Extracted data:
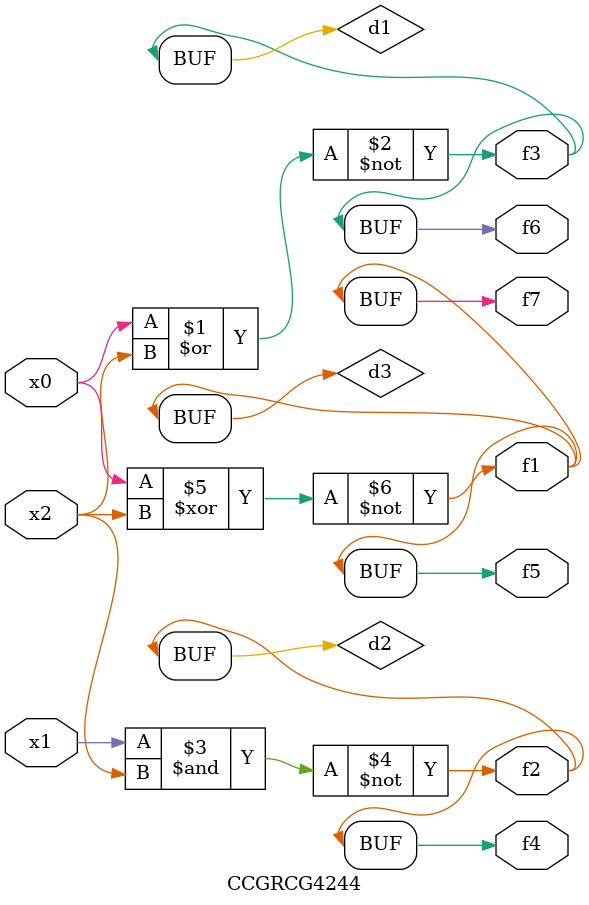
<source format=v>
module CCGRCG4244(
	input x0, x1, x2,
	output f1, f2, f3, f4, f5, f6, f7
);

	wire d1, d2, d3;

	nor (d1, x0, x2);
	nand (d2, x1, x2);
	xnor (d3, x0, x2);
	assign f1 = d3;
	assign f2 = d2;
	assign f3 = d1;
	assign f4 = d2;
	assign f5 = d3;
	assign f6 = d1;
	assign f7 = d3;
endmodule

</source>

Exercise description: Using the records above, output exactly the lines from the one containing "nor (d1, x0, x2);" through the last line, and no others.

Solution to this exercise:
	nor (d1, x0, x2);
	nand (d2, x1, x2);
	xnor (d3, x0, x2);
	assign f1 = d3;
	assign f2 = d2;
	assign f3 = d1;
	assign f4 = d2;
	assign f5 = d3;
	assign f6 = d1;
	assign f7 = d3;
endmodule

</source>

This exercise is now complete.